==== Selected extract

Ugali is a Kirundi word for an East African dish (also sometimes called sima, sembe, or posho) which is a cornmeal product and a staple starch component of many African meals, especially in Southern and East Africa. It is commonly made from maize flour and water, and varies in consistency from porridge to a dough-like substance. When ugali is made from another starch, it is usually given a specific regional name.

The traditional method of eating ugali (and the most common in the rural areas) is to roll a lump into a ball, and then dip it into a sauce or stew of vegetables and/or meat. Making a depression with the thumb allows the ugali to be used to scoop, and to wrap around pieces of meat to pick them up in the same way that flat bread is used in other cultures. Ugali should be eaten by hand, with some sort of meat and soup.

Ugali is relatively inexpensive and is thus easily accessible to the poor who usually combine it with a vegetable stew (e.g. sukuma wiki in Kenya) or meat stews and makes a filling meal. Ugali is easy to make and the flour can last for considerable time in average conditions. Maize from which the flour is obtained is hardy and will grow reliably in dry seasons. For these reasons, ugali is an important part of the diet of millions of people of Sub Saharan Africa.

In Kenya it is known as ugali in Kiswahili and Kimyet in Kalenjin Other Names include ngima in Kikuyu, kuon in Luo. Vuchima in Luyha and in the Kisii language (Ekegusii)it is called Obokima. In Tanzania, It is known as Ugali. In Uganda, ugali has several regional names including "posho".

========

## What to work on
Continue the passage on ugali above, picking up right after its final sentence.

==== Data supplied

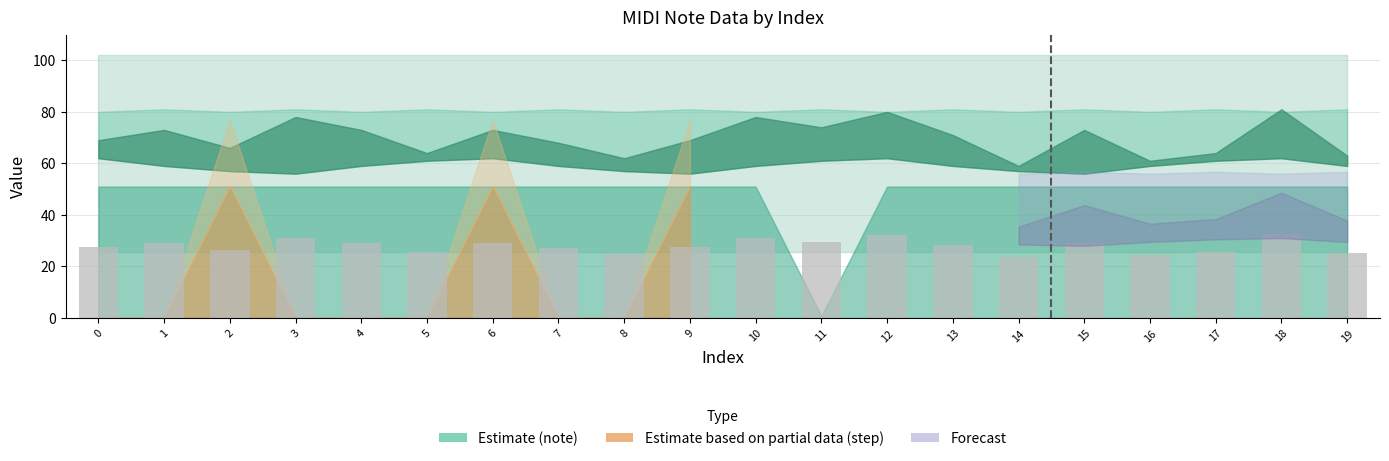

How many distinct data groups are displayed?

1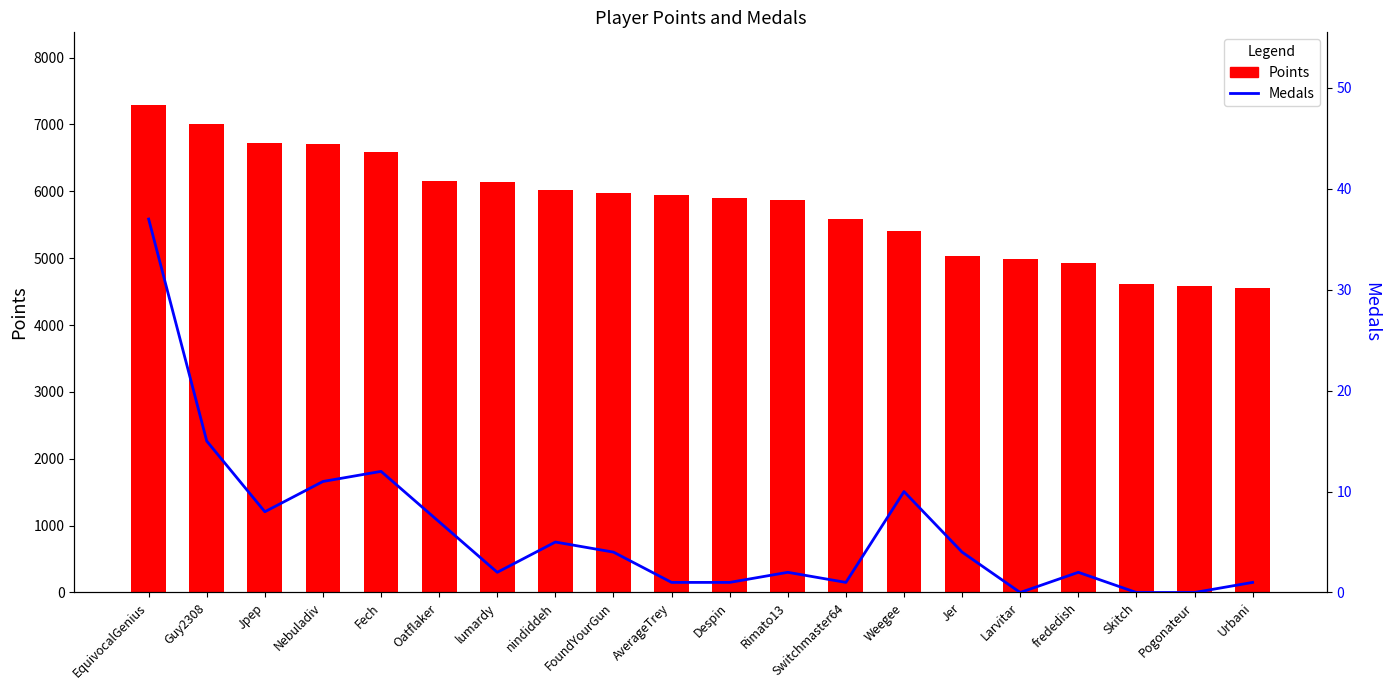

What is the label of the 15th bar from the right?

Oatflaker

========

## Written answer
Similar foods

In South Africa, cornmeal mush is a staple food called mealie pap; elsewhere in Southern Africa it is called sadza in Zimbabwe, and nshima, in Zambia, and "Oshifima" or Pap in Namibia. Fufu, a starch-based food from West and Central Africa, may also be made from maize meal. In the Caribbean, similar dishes are cou-cou (Barbados), funchi (Curaçao) and funjie (Virgin Islands). It is known as funche in Puerto Rican cuisine and mayi moulin in Haitian cuisine.

Ugali is the same as foufou from West Africa, pap from South Africa, polenta from Italy and grits from the southern United States.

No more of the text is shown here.